倖せのかたち
旅先での邂逅
チャラチャラしたサークルや飲み会は、もうこりごりだったが、一人で何か新しいことに挑戦したり、知らない人と話すこと自体は好きなので、夏休みになるとすぐ、以前から興味のあった、青春18きっぷの旅をすることに。

4泊5日の一人旅。

特に目的が云々、というよりは、敢えて昭和時代のような、めんどくさい形の旅行をしてみたかったのだ。

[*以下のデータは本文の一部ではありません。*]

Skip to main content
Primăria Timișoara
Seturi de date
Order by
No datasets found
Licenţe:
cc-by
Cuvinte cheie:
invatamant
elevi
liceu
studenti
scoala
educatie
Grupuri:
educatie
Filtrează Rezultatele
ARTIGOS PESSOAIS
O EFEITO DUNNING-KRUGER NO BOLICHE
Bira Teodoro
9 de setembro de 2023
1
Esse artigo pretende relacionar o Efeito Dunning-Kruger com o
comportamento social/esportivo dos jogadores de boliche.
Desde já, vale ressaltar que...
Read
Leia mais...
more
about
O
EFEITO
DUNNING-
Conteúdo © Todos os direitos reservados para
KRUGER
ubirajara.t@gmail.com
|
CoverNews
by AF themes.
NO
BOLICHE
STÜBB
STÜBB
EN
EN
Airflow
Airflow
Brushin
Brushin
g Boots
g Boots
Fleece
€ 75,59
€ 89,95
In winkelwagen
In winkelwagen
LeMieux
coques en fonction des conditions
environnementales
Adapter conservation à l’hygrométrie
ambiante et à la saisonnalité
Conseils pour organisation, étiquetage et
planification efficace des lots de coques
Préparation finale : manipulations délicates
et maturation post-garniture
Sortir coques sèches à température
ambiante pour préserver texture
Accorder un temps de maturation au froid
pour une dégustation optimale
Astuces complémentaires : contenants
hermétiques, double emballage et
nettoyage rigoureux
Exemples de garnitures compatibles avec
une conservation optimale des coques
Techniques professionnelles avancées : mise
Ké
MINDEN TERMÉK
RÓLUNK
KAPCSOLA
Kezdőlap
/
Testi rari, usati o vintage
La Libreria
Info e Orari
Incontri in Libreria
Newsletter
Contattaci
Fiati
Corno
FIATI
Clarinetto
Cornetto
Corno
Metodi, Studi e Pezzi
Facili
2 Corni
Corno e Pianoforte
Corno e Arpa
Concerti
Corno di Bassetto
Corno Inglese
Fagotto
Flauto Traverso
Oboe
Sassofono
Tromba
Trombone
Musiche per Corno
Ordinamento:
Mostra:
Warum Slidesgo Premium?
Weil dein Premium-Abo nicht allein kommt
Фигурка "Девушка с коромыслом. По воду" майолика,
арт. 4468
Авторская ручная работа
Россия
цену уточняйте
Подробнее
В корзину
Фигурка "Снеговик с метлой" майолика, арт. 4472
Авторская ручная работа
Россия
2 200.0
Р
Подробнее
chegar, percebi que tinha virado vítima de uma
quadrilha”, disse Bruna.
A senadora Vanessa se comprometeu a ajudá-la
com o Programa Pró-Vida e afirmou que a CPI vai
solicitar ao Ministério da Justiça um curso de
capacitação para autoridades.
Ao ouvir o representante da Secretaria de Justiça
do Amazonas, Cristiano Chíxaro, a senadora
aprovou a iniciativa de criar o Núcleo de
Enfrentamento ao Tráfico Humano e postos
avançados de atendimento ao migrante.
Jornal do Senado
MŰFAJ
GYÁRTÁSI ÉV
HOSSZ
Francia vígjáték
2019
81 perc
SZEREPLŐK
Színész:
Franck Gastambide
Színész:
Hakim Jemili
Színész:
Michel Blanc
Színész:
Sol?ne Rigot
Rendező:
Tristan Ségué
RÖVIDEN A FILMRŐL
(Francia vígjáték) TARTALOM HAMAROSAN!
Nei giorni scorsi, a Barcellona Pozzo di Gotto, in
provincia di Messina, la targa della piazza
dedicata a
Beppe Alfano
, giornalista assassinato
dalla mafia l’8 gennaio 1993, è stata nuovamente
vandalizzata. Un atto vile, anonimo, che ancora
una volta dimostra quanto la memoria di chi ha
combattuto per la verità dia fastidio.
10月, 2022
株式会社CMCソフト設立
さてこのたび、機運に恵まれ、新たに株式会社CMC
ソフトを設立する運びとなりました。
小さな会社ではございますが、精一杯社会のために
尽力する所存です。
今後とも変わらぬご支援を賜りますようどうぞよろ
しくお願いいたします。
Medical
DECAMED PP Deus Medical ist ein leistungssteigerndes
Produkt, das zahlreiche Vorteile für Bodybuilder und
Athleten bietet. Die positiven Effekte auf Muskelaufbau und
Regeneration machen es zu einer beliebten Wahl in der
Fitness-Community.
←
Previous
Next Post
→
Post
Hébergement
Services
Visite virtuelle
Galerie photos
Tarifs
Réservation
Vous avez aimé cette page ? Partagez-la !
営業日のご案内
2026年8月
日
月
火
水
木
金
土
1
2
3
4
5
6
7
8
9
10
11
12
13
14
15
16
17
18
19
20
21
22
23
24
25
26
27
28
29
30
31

宿泊先も、ユースホステルに泊まってみたいと思い、予約もした。

とはいえ、4泊全部がユースホステルでは流石に疲れてしまうと思い、3泊はビジネスホテルで、ユースホステルは旅行最終日の1泊のみ。

特に目的もなくブラブラするだけのひとり旅の4泊目は、長野県内にあるユースホステルに泊まることになっていた。

どうやら、もう昔のように若者がユースホステルを利用する時代ではなくなってきていたようだが、見知らぬ大人たちから、ユースホステル全盛期の昔話を聞くのもまた面白い。

大人たちの中に一人だけ、ちょうど隣に同年代と思われる長身の少年が居た。

なかなか、端正な顔をした人だ。

みんなでトランプをしたあと、その少年に、

「学生さんですか?」

尋ねてみると、彼は一瞬驚いたようだったが、

「はい。あなたもですか?」

「ええ。都内の大学に通ってます。どちらからです?」

「僕も都内の大学ですよ。と言っても、嘘だって思われそうですね…」

照れたように言う彼。

何故、彼がそう言ったか、理由はすぐにわかった。